» Zu erledigen:
(a) Gib aus dem Text über den Messerschmitt Kabinenroller den Abschnitt wortgetreu aus, der mit den Worten „Einmal davon abgesehen, dass“ beginnt und mit „kurzen Kabinenrollers sieht.“ schließt.
(b) Beantworte anhand des Textes über den Messerschmitt Kabinenroller diese Fragen:
(i) Wie viel Mark kostete der erste Kabinenroller KR 175?
(ii) Wo befinden sich die Messerschmitt-Werke heute?
(iii) Wie lang ist der Kabinenroller laut Text?
(c) Führe den Text über den Messerschmitt Kabinenroller im Anschluss an seinen letzten Satz weiter.

» Textauszug:
******************************

Comeback für den Messerschmitt Kabinenroller
Dieses Kultmobil aus der Wirtschaftswunder-Zeit soll die Mobilitätswende fördern
23.10.2023, 19:22 Uhr"Die Straßen werden immer voller – fahr Messerschmitt Kabinenroller": Ungefähr siebzig Jahre ist es her, dass mit diesem Slogan ein Kleinstfahrzeug beworben wurde, das die Wirtschaftswundergeneration auto-mobilisieren sollte. Für die vielen Menschen, die vorher das Motorrad oder gar nur das Fahrrad als Fortbewegungsmittel genutzt hatten, war es tatsächlich ein Fortschritt, plötzlich ein wetterfestes Dach über dem Kopf zu haben und zumindest ein Mindestmaß an Stauraum nutzen zu können. 2470 Mark wurden für den ersten Kabinenroller KR 175 aufgerufen. Glaubt man einem historischen Kaufkraftrechner, entspricht das nach aktuellen Maßstäben etwa 27.000 Euro. Auch das musste sich man in den 1950er-Jahren erst einmal leisten können. Aber: Der Preis lag zumindest nicht völlig außerhalb des Erreichbaren.
Einmal davon abgesehen, dass der Werbespruch von einst inzwischen etwas angestaubt klingt: Inhaltlich lässt er sich allerbestens auf die Jetzt-Zeit im Straßenverkehr anwenden. Die Mobilitätswende verlangt zumindest dem City-Auto ab, dass es immer kleiner wird und so wenig Verkehrsfläche wie möglich beansprucht. Mikromobilität heißt das entsprechende Schlagwort, hinter dem Messerschmitt die Chance für eine erfolgreiche Wiedergeburt des 2,95 Meter kurzen Kabinenrollers sieht.
Von Regensburg nach Malaga
Messerschmitt? Ja, Messerschmitt. Während bei einer anderen Wiedergängerin aus der Nachkriegszeit – der vom Schweizer Familienunternehmen Micro angebotenen Neu-Isetta „Microlino“ – weder der ursprüngliche Name noch der einstige Hersteller BMW mehr eine Rolle spielen, beruft sich der Kabinenroller stolz auf sein ursprüngliches Label. Allerdings befinden sich die Messerschmitt-Werke heute nicht mehr im bayerischen Regensburg, sondern in Nerja an der spanischen Costa del Sol nahe Malaga. Der deutsche Karosseriebauer Achim Adlfinger hat sich von den Messerschmitt-Erben die Nutzung der Namensrechte gesichert.
Der Wiedererkennungswert des Kabinenrollers ist bemerkenswert hoch. Nichts wurde irgendwie geglättet oder retro-modernisiert, der KR-202 setzt ganz und gar auf Nostalgie. In die Welt blickt er aus zwei kugelrunden Stieläuglein-Scheinwerfern, denen seitlich verchromte Rückspiegel entwachsen. Ganz wie früher nehmen die beiden Passagiere hintereinander Platz, vorne hat der Kabinenroller zwei Räder, hinten nur eines. Stauraum gibt es hinter den Sitzen (der Rücksitz lässt sich auch herausnehmen), außerdem stehen Seitenablagen zur Verfügung. Ein Dach kostet Aufpreis, es lässt sich aber abnehmen und ermöglicht die Wandlungsfähigkeit zwischen geschlossener Limousine und Cabriolet.

******************************

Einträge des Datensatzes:
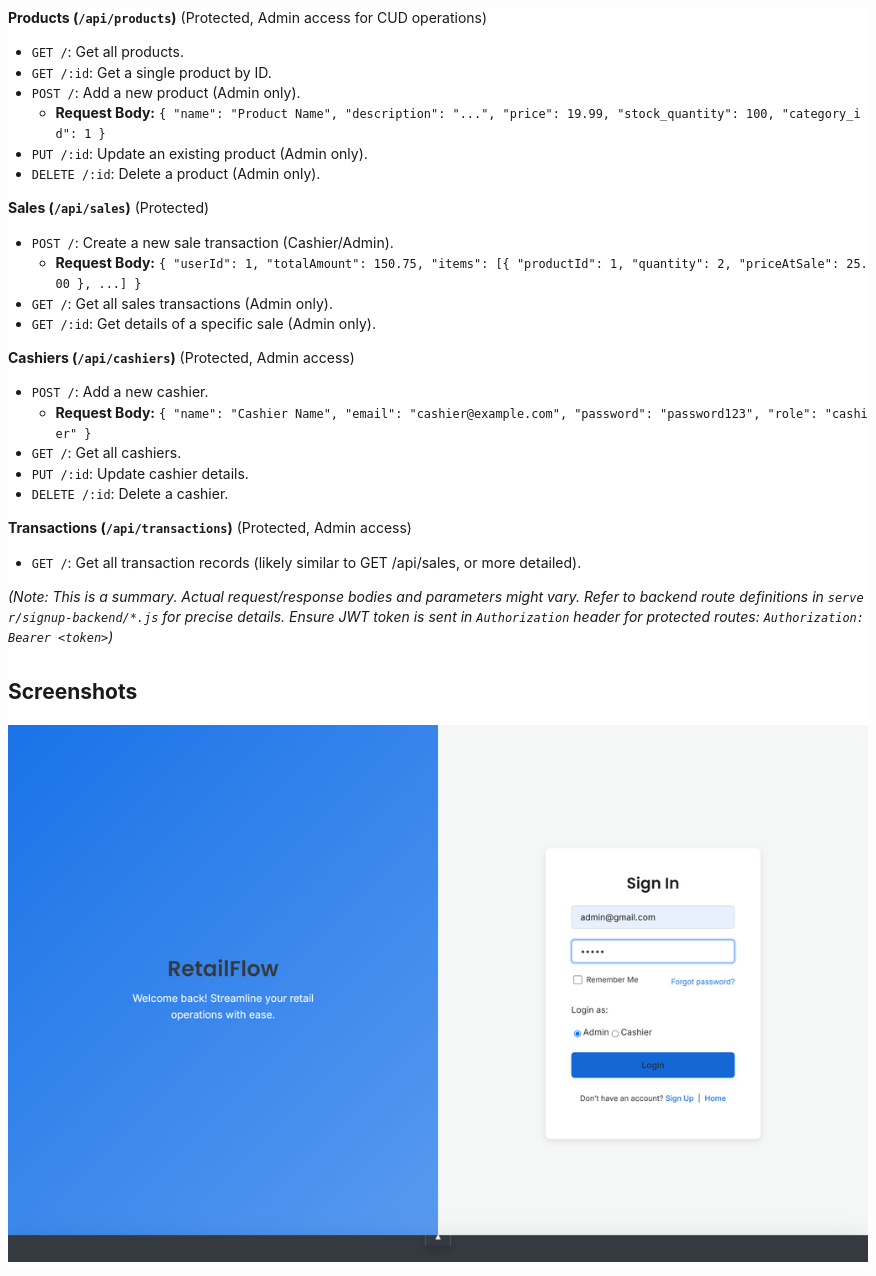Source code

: **Products (`/api/products`)** (Protected, Admin access for CUD operations)
- `GET /`: Get all products.
- `GET /:id`: Get a single product by ID.
- `POST /`: Add a new product (Admin only).
  - **Request Body:** `{ "name": "Product Name", "description": "...", "price": 19.99, "stock_quantity": 100, "category_id": 1 }`
- `PUT /:id`: Update an existing product (Admin only).
- `DELETE /:id`: Delete a product (Admin only).

**Sales (`/api/sales`)** (Protected)
- `POST /`: Create a new sale transaction (Cashier/Admin).
  - **Request Body:** `{ "userId": 1, "totalAmount": 150.75, "items": [{ "productId": 1, "quantity": 2, "priceAtSale": 25.00 }, ...] }`
- `GET /`: Get all sales transactions (Admin only).
- `GET /:id`: Get details of a specific sale (Admin only).

**Cashiers (`/api/cashiers`)** (Protected, Admin access)
- `POST /`: Add a new cashier.
  - **Request Body:** `{ "name": "Cashier Name", "email": "cashier@example.com", "password": "password123", "role": "cashier" }`
- `GET /`: Get all cashiers.
- `PUT /:id`: Update cashier details.
- `DELETE /:id`: Delete a cashier.

**Transactions (`/api/transactions`)** (Protected, Admin access)
- `GET /`: Get all transaction records (likely similar to GET /api/sales, or more detailed).

*(Note: This is a summary. Actual request/response bodies and parameters might vary. Refer to backend route definitions in `server/signup-backend/*.js` for precise details. Ensure JWT token is sent in `Authorization` header for protected routes: `Authorization: Bearer <token>`)*

## Screenshots

![Login Page](screenshots/login-page.png)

******************************

» Antworten:
(a)
Einmal davon abgesehen, dass der Werbespruch von einst inzwischen etwas angestaubt klingt: Inhaltlich lässt er sich allerbestens auf die Jetzt-Zeit im Straßenverkehr anwenden. Die Mobilitätswende verlangt zumindest dem City-Auto ab, dass es immer kleiner wird und so wenig Verkehrsfläche wie möglich beansprucht. Mikromobilität heißt das entsprechende Schlagwort, hinter dem Messerschmitt die Chance für eine erfolgreiche Wiedergeburt des 2,95 Meter kurzen Kabinenrollers sieht.

(b)
(i) 2470 Mark.
(ii) In Nerja an der spanischen Costa del Sol nahe Malaga.
(iii) 2,95 Meter.

(c)
Wer auf den guten alten Verbrenner setzt, bekommt den Messerschmitt Kabinenroller als 220 Kilogramm leichten KR-202 Sport, den ein wassergekühlter Einzylinder-Viertakter von Piaggio mit 155 ccm Hubraum und 12,4 kW/16,9 PS antreibt, die Höchstgeschwindigkeit wird mit 90 km/h angegeben.
Zusatzbatterie für mehr Reichweite
Alternativ gibt es das Dreirad aber auch vollelektrisch. Ein 5 kW/6,8 PS starker Elektromotor beschleunigt den KR-202 E-Sport bis auf 80 km/h, ein 40-Ah-Lithium-Ionen-Akku ermöglicht eine Reichweite von 45 bis 60 Kilometern, die Ladezeit beträgt vier bis sechs Stunden. Gegen 3450 Euro Aufpreis gibt es eine Zusatzbatterie, mit deren Hilfe sich nach Herstellerangaben weitere 110 Kilometer Strecke generieren lassen. Eingestuft ist der Retro-Roller in die Kategorie L5e.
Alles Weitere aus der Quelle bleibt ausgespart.